Equally dependent on technology is another conception of the self which is to be found in Gibson's Neuromancer and which is exemplified by the Tessier-Ashpool clan. The author depicts the Tessier-Ashpools as people who have severed all links to the common world of their fellow humans and run their minds through the endless permutations of a personal and personalised cyberspace. In the orbit around the earth, they are the rulers of their own universes in the void, nearly immortal and separated from any human company for the rest of eternity - i.e. at least as long as there is electrical power.

To conclude: what the technology of the Matrix holds in store, then, is a choice between fragmentation of the self and eternal loneliness. A vision that again links up to the initial epistemological question. Either lose the possibility of (narrative) cohesion, because the 'subject' becomes scattered all over the net and is run as a multitude of tasks, decentralised, somewhere in the dataverse, or 'live' with some sort of (self-induced) solipsism, where reference to an outside world becomes a meaningless notion. It is strange, however, that the God-like AI Wintermute of all entities is determined to kill in order to drive home how important the quest for a unifying self-consciousness as a reference point for knowledge really is.

Much more could be said about the need for narrative structure and some coherent notion of the self, without which we would not be able to understand the world - virtual or non-virtual. What I have done here must remain a sketch, filled hopefully with enough details to show that far from marking the next step in the evolution of escapism, the progress of VR an in particular the critical reflection of this process may help us throw new light on some of the most important problems of culture and technology. It may have taken us by surprise that the technological development of the Virtual and the Unreal seems to provide a valuable tool to tackle these very real questions.

 

Notes

1 William Gibson, Neuromancer (London: Ace Books, 1995 (1st ed. 1984), 67.

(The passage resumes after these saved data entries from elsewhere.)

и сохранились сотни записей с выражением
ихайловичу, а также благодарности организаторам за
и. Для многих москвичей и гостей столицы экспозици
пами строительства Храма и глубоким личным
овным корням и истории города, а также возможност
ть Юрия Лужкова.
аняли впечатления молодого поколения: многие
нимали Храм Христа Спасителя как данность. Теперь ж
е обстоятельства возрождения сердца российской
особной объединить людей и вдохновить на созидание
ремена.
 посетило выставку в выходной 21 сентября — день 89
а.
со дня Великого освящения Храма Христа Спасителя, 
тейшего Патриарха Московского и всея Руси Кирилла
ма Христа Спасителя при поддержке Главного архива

2 To be accurate, today's technical possibilities have not reached Gibsonian standards yet. In addition to this it should be kept in mind that the 'space'-metaphor, implicit in the term Cyberspace, is not to be taken too literally, because the data is often not located in any particular space, but rather distributed all over the net.

3 Heim, M. The Metaphysics of Virtual Reality (New York: Oxford University Press, 1993), 89.

4 Ib., 101.

5 This is J. Schulte-Sasse's point. See his "Von der schriftlichen zur elektronischen Kultur: Über neuere Wechselbeziehungen zwischen Mediengeschichte und Kulturgeschichte." Eds. Hans Ulrich Gumbrecht und K. Ludwig Pfeiffer, Materialität der Kommunikation (Frankfurt am Main: Suhrkamp, 1995), 429-53.

6 Even if our brain should indeed work on a rhizomatic basis at the neuro-level it seems that we cannot make sense of data presented in such a way on the higher cognitive plane necessary for understanding the world around us.